Consumed FPGA resources: ~200LUTs for oscillator and ~200LUTs for phase shift measure.

Period value for oscillator, and phase shift from phase measuring are fixed point values with 10-bit integer part and 20-bit fractional part.
LSB in integer part corresponds to 150MHz CLK cycle duration.
10+20 bits is enough to support LC tank frequency range 150KHz .. 6MHz with enough precision.

IIR filter with 10 bits K shift corresponds to 80% response per 48KHz sample.
IIR filter with 11 bits K shift gives 50% response per 48KHz sample.

Now I have to implement missing parts of PLL:

1) calculate relative phase shift = phase_shift / drive_period
2) convert relative phase shift to correction coefficient (using table or atan) according to calibration (basically, measure of LC tank Q)
3) calculate target frequency for oscillator - measured LC resonant frequency by multiply of current drive period to correction K
4) pass calculated LC resonance frequency period as target drive signal period to oscillator

Calculated resonance frequency or just oscillator averaged frequency gives us sensor output - as period value.

Additional processing is required to get extract position from oscillator frequency period value:
scale measured period using calibrated min/max values, linearize it (using log or some interpolation table), and hand position (axis value) is ready.


Posted: 6/2/2021 12:33:51 PM
dewster

From: Northern NJ, USA

Joined: 2/17/2012

"Unlike dewster's approach with using of hardware PLL modules inside FPGA, I'm trying to make a kind of "soft" PLL."  - Buggins

Vadim, do you mean "soft" in terms of software running on a processor in your FPGA as part of the PLL feedback loop?  I tried this early on, and while it did work and gave me the ability to have lots of nuanced control over the DPLL, I ultimately abandoned it for the straight hardware approach.  I didn't want to introduce yet another sampling and delay in the loop, and the waveforms (by total chance) worked out so that XOR phase detection works over a much wider range than it normally does.  But it is an attractive approach, and I'm not trying to dissuade you from giving it a go.
++++++
* **EXERCISE REQUIREMENTS**: In the forum post, what does the LSB in the integer part of the period value correspond to?

* **Records contained in a dataset**:
++++++
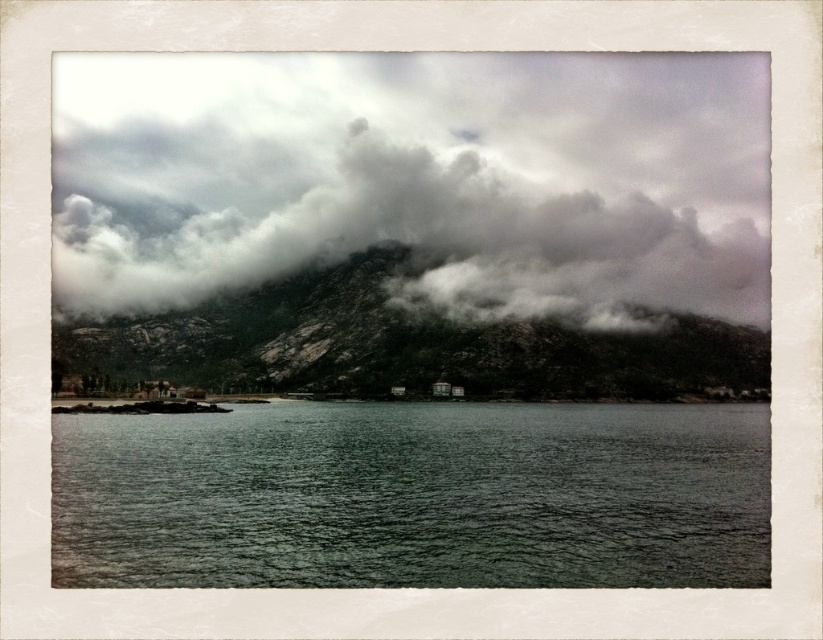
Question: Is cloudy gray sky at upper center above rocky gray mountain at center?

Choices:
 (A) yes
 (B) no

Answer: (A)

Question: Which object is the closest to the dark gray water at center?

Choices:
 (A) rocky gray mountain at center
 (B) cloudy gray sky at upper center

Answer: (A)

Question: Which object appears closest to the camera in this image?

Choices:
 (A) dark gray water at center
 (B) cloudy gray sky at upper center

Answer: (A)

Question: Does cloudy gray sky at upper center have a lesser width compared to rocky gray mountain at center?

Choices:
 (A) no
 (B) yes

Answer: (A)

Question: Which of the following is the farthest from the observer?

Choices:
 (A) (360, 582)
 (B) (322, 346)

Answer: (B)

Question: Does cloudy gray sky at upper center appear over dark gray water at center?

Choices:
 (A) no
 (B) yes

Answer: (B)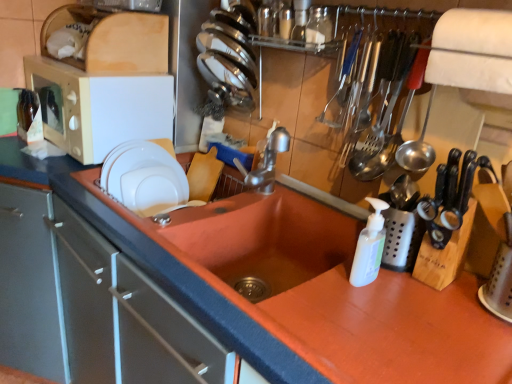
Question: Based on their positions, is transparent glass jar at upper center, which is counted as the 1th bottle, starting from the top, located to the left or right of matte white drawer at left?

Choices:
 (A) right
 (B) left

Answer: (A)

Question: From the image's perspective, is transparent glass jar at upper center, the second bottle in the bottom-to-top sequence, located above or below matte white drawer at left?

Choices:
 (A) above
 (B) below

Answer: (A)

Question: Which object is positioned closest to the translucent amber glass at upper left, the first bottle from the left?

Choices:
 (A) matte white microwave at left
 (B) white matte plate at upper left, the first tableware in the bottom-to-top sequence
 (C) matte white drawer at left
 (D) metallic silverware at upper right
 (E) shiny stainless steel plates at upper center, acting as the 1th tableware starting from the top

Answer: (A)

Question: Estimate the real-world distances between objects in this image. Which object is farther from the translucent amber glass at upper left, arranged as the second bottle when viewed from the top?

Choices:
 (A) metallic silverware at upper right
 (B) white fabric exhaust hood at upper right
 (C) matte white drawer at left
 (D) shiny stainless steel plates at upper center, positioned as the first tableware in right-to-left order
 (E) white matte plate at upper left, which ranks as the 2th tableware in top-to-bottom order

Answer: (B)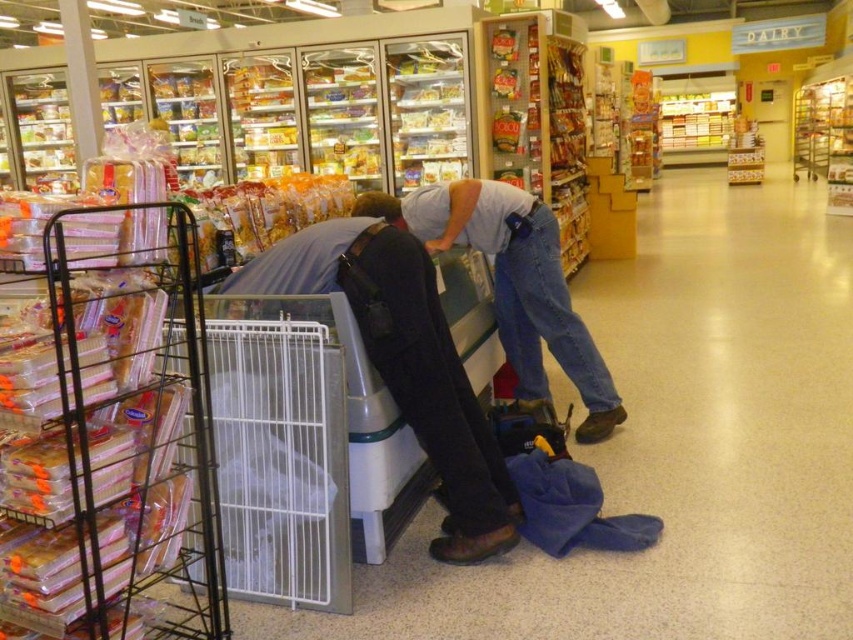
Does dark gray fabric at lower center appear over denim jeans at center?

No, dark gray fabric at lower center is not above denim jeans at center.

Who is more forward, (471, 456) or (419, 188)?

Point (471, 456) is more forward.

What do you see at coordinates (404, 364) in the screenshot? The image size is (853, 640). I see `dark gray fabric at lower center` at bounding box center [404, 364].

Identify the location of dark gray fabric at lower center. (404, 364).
++++++
* **RESPONSE**: It corresponds to the duration of one 150MHz CLK cycle.